Für das gesamte Bundesgebiet gilt: Schülerinnen und Schüler in allen Schularten kehren in den Präsenzbetrieb zurück.

Voraussetzung zur Teilnahme am Präsenzunterricht ist der Nachweis eines negativen Antigen-Tests. Darüber hinaus müssen Schüler/innen in der Sekundarstufe II ebenso wie in den öffentlichen Verkehrsmitteln oder beim Einkaufen im gesamten Schulgebäude eine FFP2-Maske tragen.

Für die Teilnahme am Unterricht oder an der Betreuung haben Schülerinnen und Schüler am Schulstandort einen anterio-nasalen Selbsttest („Nasenbohrertest“) durchzuführen. Die Tests werden am Schulstandort bereitgestellt. Schüler/innen testen sich vor Beginn des Präsenzunterrichts so oft, dass zwischen den Tests maximal ein Kalendertag liegt.

Für Schülerinnen und Schüler im Alter von unter 14 Jahren (Sekundarstufe I) ist eine Einverständniserklärung der Eltern/Erziehungsberechtigten, dass ihr Kind den Test in der Schule durchführen darf, einzuholen. Wenn Schüler/innen oder Erziehungsberechtigte bei Unter-14-Jährigen der Testung an der Schule nicht zustimmen, ist eine Teilnahme am Präsenzunterricht nicht möglich.
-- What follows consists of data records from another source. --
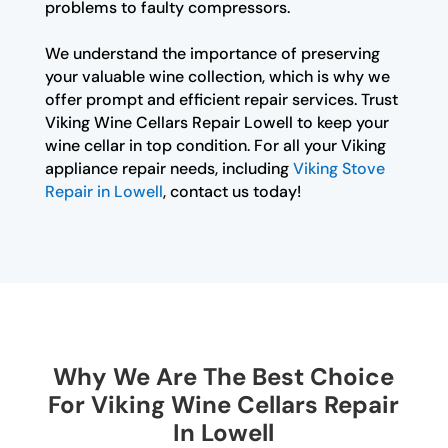
problems to faulty compressors.
We understand the importance of preserving
your valuable wine collection, which is why we
offer prompt and efficient repair services. Trust
Viking Wine Cellars Repair Lowell to keep your
wine cellar in top condition. For all your Viking
appliance repair needs, including
Viking Stove
Repair in Lowell
, contact us today!
Why We Are The Best Choice
For Viking Wine Cellars Repair
In Lowell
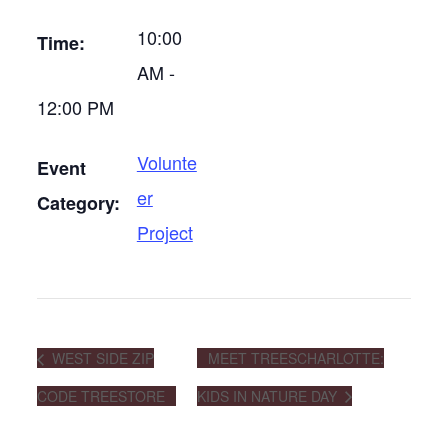
10:00
Time:
AM -
12:00 PM
Volunte
Event
er
Category:
Project
WEST SIDE ZIP
MEET TREESCHARLOTTE:
CODE TREESTORE
KIDS IN NATURE DAY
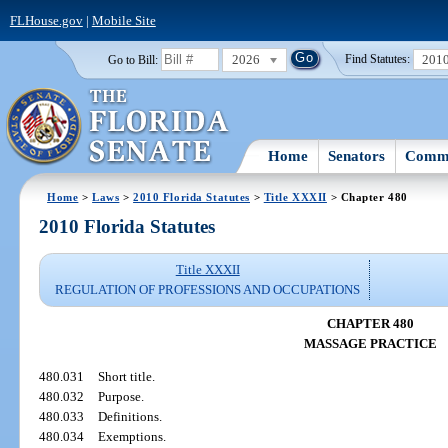
FLHouse.gov
|
Mobile Site
2026
201
Go to Bill:
Find Statutes:
Home
Senators
Commi
Home
>
Laws
>
2010 Florida Statutes
>
Title XXXII
> Chapter 480
2010 Florida Statutes
Title XXXII
REGULATION OF PROFESSIONS AND OCCUPATIONS
CHAPTER 480
MASSAGE PRACTICE
480.031
Short title.
480.032
Purpose.
480.033
Definitions.
480.034
Exemptions.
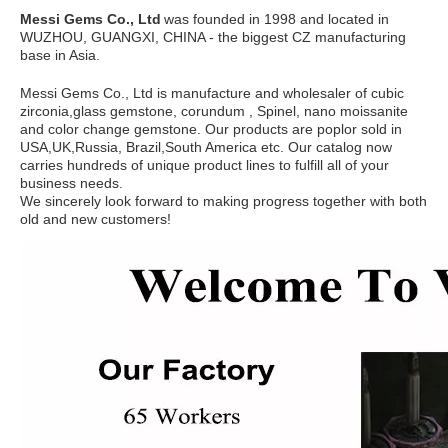
Messi Gems Co., Ltd
was founded in 1998 and located in
WUZHOU, GUANGXI, CHINA - the biggest CZ manufacturing
base in Asia.
Messi Gems Co., Ltd is manufacture and wholesaler of cubic
zirconia,glass gemstone, corundum , Spinel, nano moissanite
and color change gemstone. Our products are poplor sold in
USA,UK,Russia, Brazil,South America etc. Our catalog now
carries hundreds of unique product lines to fulfill all of your
business needs.
We sincerely look forward to making progress together with both
old and new customers!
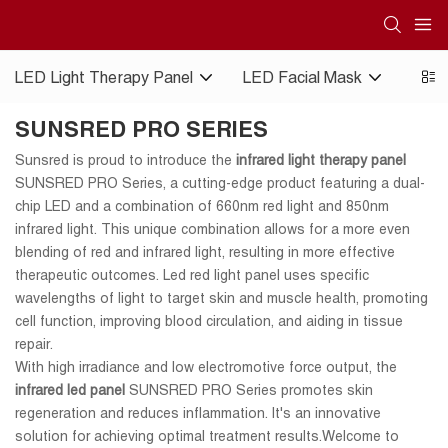
LED Light Therapy Panel
LED Facial Mask
Red 
SUNSRED PRO SERIES
Sunsred is proud to introduce the
infrared light therapy panel
SUNSRED PRO Series, a cutting-edge product featuring a dual-
chip LED and a combination of 660nm red light and 850nm
infrared light. This unique combination allows for a more even
blending of red and infrared light, resulting in more effective
therapeutic outcomes. Led red light panel uses specific
wavelengths of light to target skin and muscle health, promoting
cell function, improving blood circulation, and aiding in tissue
repair.
With high irradiance and low electromotive force output, the
infrared led panel
SUNSRED PRO Series promotes skin
regeneration and reduces inflammation. It's an innovative
solution for achieving optimal treatment results.Welcome to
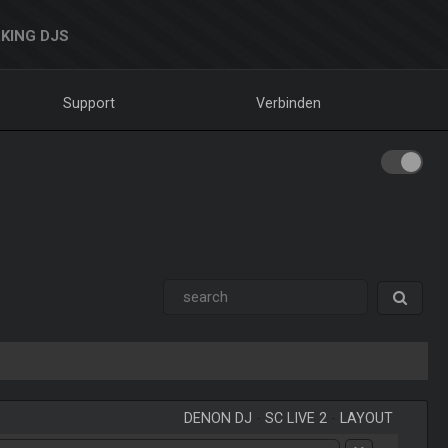
KING DJS
Support
Verbinden
DENON DJ
-
SC LIVE 2
-
LAYOUT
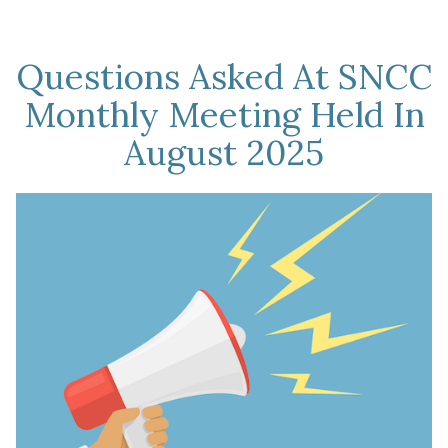
Questions Asked At SNCC
Monthly Meeting Held In
August 2025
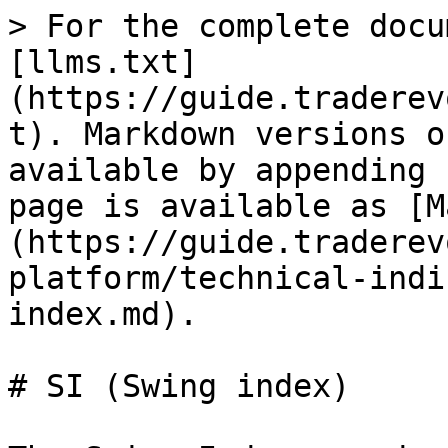
> For the complete docu
[llms.txt]
(https://guide.traderev
t). Markdown versions o
available by appending 
page is available as [M
(https://guide.traderev
platform/technical-indi
index.md).

# SI (Swing index)
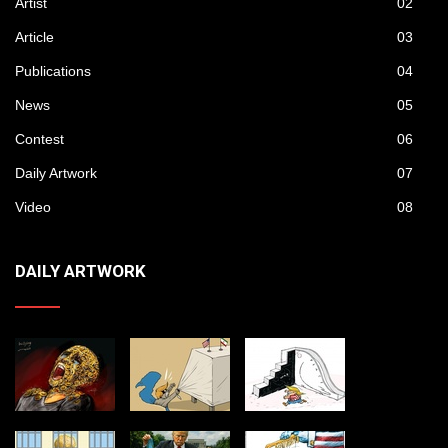
Artist
02
Article
03
Publications
04
News
05
Contest
06
Daily Artwork
07
Video
08
DAILY ARTWORK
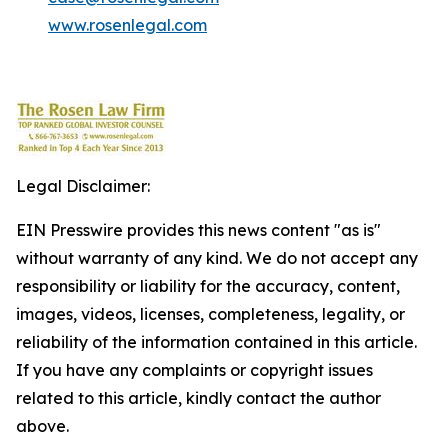
www.rosenlegal.com
Legal Disclaimer:
EIN Presswire provides this news content "as is"
without warranty of any kind. We do not accept any
responsibility or liability for the accuracy, content,
images, videos, licenses, completeness, legality, or
reliability of the information contained in this article.
If you have any complaints or copyright issues
related to this article, kindly contact the author
above.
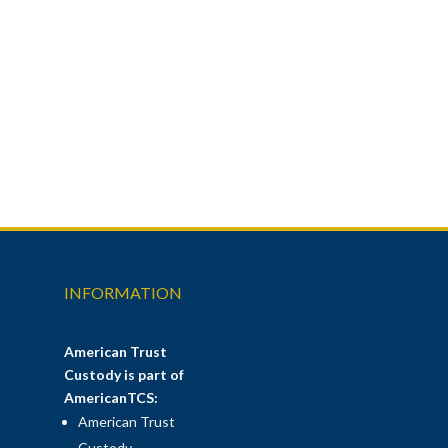
INFORMATION
American Trust
Custody is part of
AmericanTCS:
American Trust
Custody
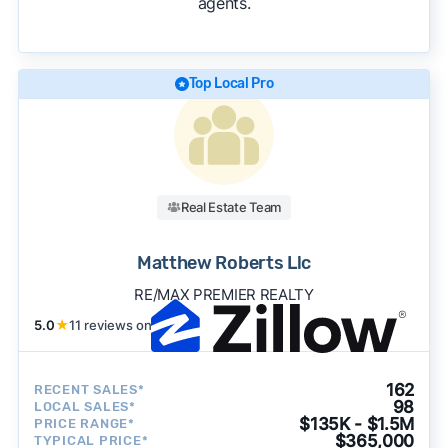
agents.
We regularly update our rankings as new data
becomes available and continue refining our
approach to surface the most useful
recommendations.
See our full methodology.
Top Local Pro
Real Estate Team
Matthew Roberts Llc
RE/MAX PREMIER REALTY
5.0
★
11 reviews on
162
RECENT SALES*
98
LOCAL SALES*
$135K - $1.5M
PRICE RANGE*
$365,000
TYPICAL PRICE*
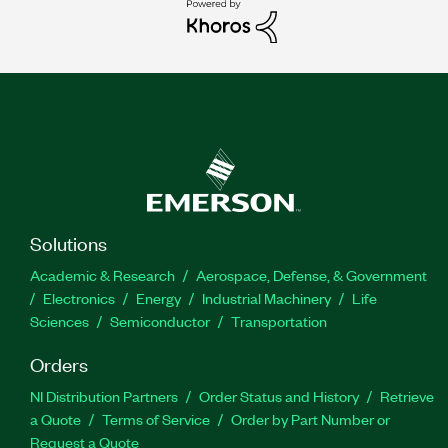
Solutions
Academic & Research
Aerospace, Defense, & Government
Electronics
Energy
Industrial Machinery
Life
Sciences
Semiconductor
Transportation
Orders
NI Distribution Partners
Order Status and History
Retrieve
a Quote
Terms of Service
Order by Part Number or
Request a Quote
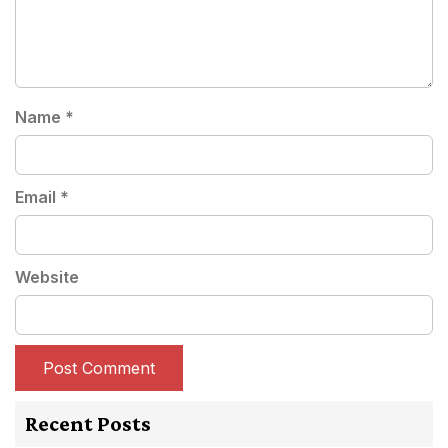
Name
*
Email
*
Website
Recent Posts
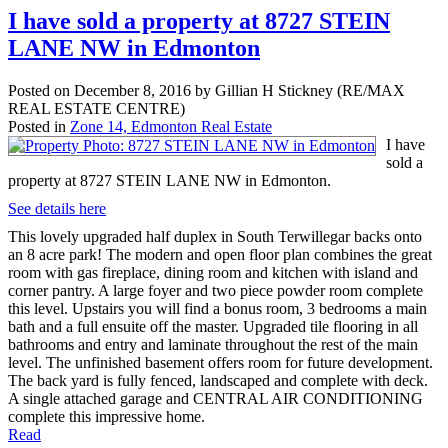
I have sold a property at 8727 STEIN
LANE NW in Edmonton
Posted on
December 8, 2016
by
Gillian H Stickney (RE/MAX
REAL ESTATE CENTRE)
Posted in
Zone 14, Edmonton Real Estate
I have
sold a
property at 8727 STEIN LANE NW in Edmonton.
See details here
This lovely upgraded half duplex in South Terwillegar backs onto
an 8 acre park! The modern and open floor plan combines the great
room with gas fireplace, dining room and kitchen with island and
corner pantry. A large foyer and two piece powder room complete
this level. Upstairs you will find a bonus room, 3 bedrooms a main
bath and a full ensuite off the master. Upgraded tile flooring in all
bathrooms and entry and laminate throughout the rest of the main
level. The unfinished basement offers room for future development.
The back yard is fully fenced, landscaped and complete with deck.
A single attached garage and CENTRAL AIR CONDITIONING
complete this impressive home.
Read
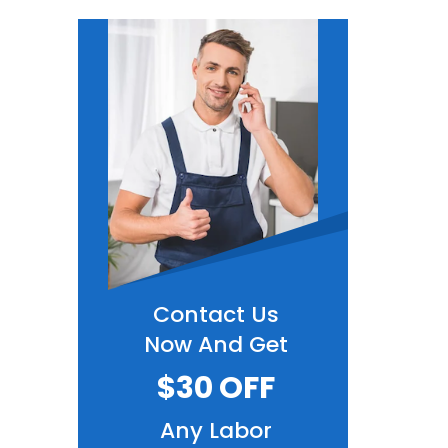
Contact Us
Now And Get
$30 OFF
Any Labor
In diesem Fall kann auch das Betreuungsangebot nicht in Anspruch genommen werden. Ab der 9. Schulstufe haben auch negativ getestete Schüler/innen FFP2-Masken zu tragen.

War ein Schüler/eine Schülerin bereits an COVID-19 erkrankt und kann eine ärztliche Bestätigung, die nicht älter als sechs Monate ist oder einen neutralisierenden Antikörpertest, der nicht älter als drei Monate ist vorlegen, dann ist der Test nicht durchzuführen.